In this study, we found that MMR mutation carriers who also carried at least one T allele for the DNMT3b promoter region C-to-T polymorphism had a 2-fold higher risk for colorectal cancer by year than those who were homozygous for the wild-type DNMT3b allele. In addition, DNMT3b heterozygotes developed colorectal cancer significantly earlier than those who were homozygous for the wild-type allele. It was interesting that the influence of the polymorphism does not appear until around age 40 years. If confirmed in larger studies, such findings might be important for predicting individual HNPCC risk in an age-specific manner.

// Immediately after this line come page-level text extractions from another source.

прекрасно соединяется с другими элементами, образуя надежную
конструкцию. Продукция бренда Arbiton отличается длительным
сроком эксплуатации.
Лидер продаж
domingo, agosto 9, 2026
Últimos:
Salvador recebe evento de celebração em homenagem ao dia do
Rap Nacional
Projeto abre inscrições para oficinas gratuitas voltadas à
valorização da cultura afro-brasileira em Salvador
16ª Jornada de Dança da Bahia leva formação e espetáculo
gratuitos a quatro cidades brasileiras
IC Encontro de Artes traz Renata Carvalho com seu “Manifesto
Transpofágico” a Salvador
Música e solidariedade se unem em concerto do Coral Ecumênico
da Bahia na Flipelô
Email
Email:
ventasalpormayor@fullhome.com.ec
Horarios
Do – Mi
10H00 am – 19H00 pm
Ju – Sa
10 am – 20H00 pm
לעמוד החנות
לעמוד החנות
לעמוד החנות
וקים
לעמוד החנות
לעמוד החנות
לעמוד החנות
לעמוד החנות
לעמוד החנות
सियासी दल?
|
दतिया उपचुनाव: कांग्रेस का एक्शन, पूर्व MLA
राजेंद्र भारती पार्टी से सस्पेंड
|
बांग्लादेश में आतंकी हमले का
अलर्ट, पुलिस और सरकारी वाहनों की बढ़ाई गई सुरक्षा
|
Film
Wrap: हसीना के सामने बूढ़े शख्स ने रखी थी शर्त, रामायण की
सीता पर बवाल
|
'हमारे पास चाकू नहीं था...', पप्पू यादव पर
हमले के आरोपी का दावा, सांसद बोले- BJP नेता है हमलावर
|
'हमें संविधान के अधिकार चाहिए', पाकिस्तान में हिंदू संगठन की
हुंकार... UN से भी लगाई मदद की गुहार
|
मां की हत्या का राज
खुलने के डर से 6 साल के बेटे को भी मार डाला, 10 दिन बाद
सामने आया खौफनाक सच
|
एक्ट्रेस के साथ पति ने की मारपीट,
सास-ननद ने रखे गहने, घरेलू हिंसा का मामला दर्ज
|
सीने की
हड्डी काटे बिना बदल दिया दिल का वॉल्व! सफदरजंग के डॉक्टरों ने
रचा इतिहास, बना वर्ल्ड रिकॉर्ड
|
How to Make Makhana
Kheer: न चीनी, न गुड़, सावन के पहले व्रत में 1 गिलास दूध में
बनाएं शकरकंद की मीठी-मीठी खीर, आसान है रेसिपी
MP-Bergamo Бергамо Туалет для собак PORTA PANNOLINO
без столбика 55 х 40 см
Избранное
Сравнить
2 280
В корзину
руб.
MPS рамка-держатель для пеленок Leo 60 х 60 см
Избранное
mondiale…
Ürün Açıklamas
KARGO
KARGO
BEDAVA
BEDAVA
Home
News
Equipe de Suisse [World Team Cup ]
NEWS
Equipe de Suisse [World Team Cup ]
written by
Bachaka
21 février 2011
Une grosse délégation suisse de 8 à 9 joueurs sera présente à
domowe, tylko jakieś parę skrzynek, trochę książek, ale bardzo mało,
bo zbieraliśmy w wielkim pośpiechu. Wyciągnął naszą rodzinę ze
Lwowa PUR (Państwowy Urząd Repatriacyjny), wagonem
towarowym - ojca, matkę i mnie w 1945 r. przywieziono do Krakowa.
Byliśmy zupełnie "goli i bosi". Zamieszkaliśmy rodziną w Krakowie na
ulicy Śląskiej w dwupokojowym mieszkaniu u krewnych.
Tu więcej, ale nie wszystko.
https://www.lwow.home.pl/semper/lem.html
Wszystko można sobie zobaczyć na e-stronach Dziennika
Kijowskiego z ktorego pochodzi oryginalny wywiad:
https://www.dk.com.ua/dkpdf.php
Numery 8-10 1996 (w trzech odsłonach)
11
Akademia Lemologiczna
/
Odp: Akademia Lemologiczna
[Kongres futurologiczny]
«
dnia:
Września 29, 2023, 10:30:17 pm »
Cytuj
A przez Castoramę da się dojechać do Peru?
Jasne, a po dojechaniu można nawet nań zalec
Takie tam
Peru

This study is the first to examine a polymorphism of the DNMT3b gene in HNPCC or any colorectal cancer. Our findings are consistent with those of Shen et al. (12), which report the T allele to be an adverse genotype in lung cancer. In their report, the T allele is associated with a >2-fold higher risk for lung cancer (odds ratio, 2.13; 95% CI, 1.47-3.08) in DNMT3b heterozygotes (12). Although it was suggested that the influence of the SNP on risk may be due to increased promoter activity, an alternate possibility is that the SNP is in linkage disequilibrium with another functional SNP that influences age-associated risk for HNPCC.

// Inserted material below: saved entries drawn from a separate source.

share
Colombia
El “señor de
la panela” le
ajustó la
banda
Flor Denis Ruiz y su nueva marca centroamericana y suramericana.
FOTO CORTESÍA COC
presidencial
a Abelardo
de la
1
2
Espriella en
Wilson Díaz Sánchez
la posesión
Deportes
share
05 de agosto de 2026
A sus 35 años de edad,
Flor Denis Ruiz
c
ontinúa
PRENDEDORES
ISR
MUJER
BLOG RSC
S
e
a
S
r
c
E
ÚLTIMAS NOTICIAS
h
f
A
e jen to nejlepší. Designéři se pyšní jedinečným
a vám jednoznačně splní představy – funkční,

Many tumors exhibit simultaneous inactivation of several tumor suppressor, cell cycle, DNA repair, and metastasis-related pathways by aberrant CpG island-specific promoter hypermethylation (21-23). The pattern of inactivation for many of these genes seems to be tumor specific. Esteller et al. have proposed “methylotypes” for single tumor types, including tumors originating from the colon (22, 24). Using DNA from tumor tissues representing 15 major tumor types, Esteller et al. (22) found tumor-specific gene hypermethylation profiles in a study of 12 genes, including genes involved in tumor suppression, cell cycle regulation, apoptosis, DNA repair, and metastasis. Each of the 12 genes contains a 5′ CpG island that is hypermethylated in tumor tissues but unmethylated in corresponding normal tissues (22, 25-27).

CpG island-specific promoter hypermethylation is an epigenetic event that often occurs early in the natural history of human cancer. Hypermethylation of the APC gene promoter has been detected in colonic adenomas (28) and hMLH1 promoter hypermethylation has been detected in colonic adenomas (29) and endometrial hyperplasias (30). De novo methylation is mediated by DNA methyltransferases (10). Recent studies have linked aberrant de novo hypermethylation of CpG islands to the overexpression of the DNMT3 family, including DNMT3b (10, 15). Although the mechanism by which overexpression is associated with hypermethylation is unknown, it is suggested that DNMT3a and DNMT3b might become inappropriately targeted to DNA regions that normally should not be involved with transcriptionally repressive heterochromatin formation (10).

In conclusion, our study provides the first evidence that the DNMT3b promoter polymorphism is significantly associated with increased age-associated risk in HNPCC families. MMR mutation carriers in HNPCC families have significant variation in their age of cancer onset. The age range for colorectal cancer in this study was 23 to 84 years. We showed that the C-to-T polymorphism in the DNMT3b promoter region is associated with a significantly younger age of onset for colorectal cancer, but we know that there are other genetic factors that contribute to this variation as well, such as polymorphisms in cyclin D1, N-acetyltransferase 2, and p53 genes (16-18). However, including cyclin D1 and p53 genotypes into the Cox model as covariates indicates that the DNMT3b results are independent of the cyclin D1 and p53 results. Our long-term goal is to determine how different polymorphisms and/or environmental factors additively or synergistically affect age of onset among MMR mutation carriers. Such knowledge could help to provide more efficient cancer screening, resulting in earlier detection and treatment, better response to treatment, and better chances of survival.